In a way, you almost have to admire his dedication to the philosophy. While he says he ignore external noise, he will have been acutely aware of an England team increasingly characterised as freewheeling and underprepared.
The truth, as ever, is more nuanced. England play as much golf during their scheduled breaks as their opponents and they train just as much. Prior to the Gabba Test, they did more, logging five days to Australia's three, due to their limited experience to the pink ball and the different seeing conditions.
The Debate of Readiness and Training
McCullum's point about being "excessively ready" was that those additional training days were his decision – the moment he blinked in his conviction that minimal preparation is best. It suggested a Test match's worth of mental energy was used up before they even took the field in the intensity of Australia's stronghold. And though nets are a opportunity to refine technique, they can also become a safety blanket; low-pressure work that simply maintains the reflexes sharp.
Fixtures are tight such that pre-series state games were not possible (with no guarantee, as shown by England having played three before the 5-0 series loss in 2013-14). What is harder to square is the disregard of county championship cricket as a valuable experience more broadly, evidenced by Jacob Bethell's wasted summer.
Match Deficiencies and Philosophical Stagnation
Only playing prepares cricketers for the many situations they encounter, and it is here where England have thus far fallen well short.

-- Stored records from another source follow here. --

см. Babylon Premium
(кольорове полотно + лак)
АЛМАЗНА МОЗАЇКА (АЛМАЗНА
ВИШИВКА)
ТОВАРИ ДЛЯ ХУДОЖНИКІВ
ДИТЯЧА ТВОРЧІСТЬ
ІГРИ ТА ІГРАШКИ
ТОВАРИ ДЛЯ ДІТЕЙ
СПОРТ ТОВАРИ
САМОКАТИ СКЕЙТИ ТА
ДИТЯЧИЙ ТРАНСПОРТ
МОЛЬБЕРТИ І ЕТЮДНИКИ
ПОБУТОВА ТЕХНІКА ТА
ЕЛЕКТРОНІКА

It is not only with the bat – harrowing as some of the decision-making has been – but an bowling attack that seems without a spearhead. No bowler has demonstrated the patience or control that the exceptional Australian paceman and his teammates have delivered.
McCullum's free-spirit approach was liberating during its first 12 months, an effective, apt remedy to shake off the torpor that preceded it. The disappointment now comes in how it has seemingly failed to move beyond that point – an absence of an second phase to the initial philosophy that has seen form taper off to 14 wins and 14 losses from their last 30 Tests.
Player Focus and Team Dilemmas
Among them is Jamie Smith, a talent, undoubtedly, but one who is being mercilessly targeted on each side of the bat and missed two key chances with the gloves. The situation is not aided when your counterpart, Alex Carey, has just produced a virtuoso performance.
Going by McCullum's comments in the aftermath, England appear set to keep the faith with Smith in Adelaide. The hope – similar to the broader situation – is that a switch to a traditional Test setting unleashes his top form, with Perth's bouncy pitch and the unusual floodlit Test now out of the way.
Another option is to enact the plan discovered during the victorious series in New Zealand last year by shifting Ollie Pope down to his more natural home as a busy middle order player, giving him the wicketkeeping duties, and selecting a fresh face at first drop. A young contender scored runs for the Lions recently, or maybe an all-rounder could fulfil a comparable function to Moeen Ali in 2023.
Ultimately, none of this is ideal, with Australia's superior basics having destroyed expectations and pushed the team's entire approach into the harsh glare of scrutiny.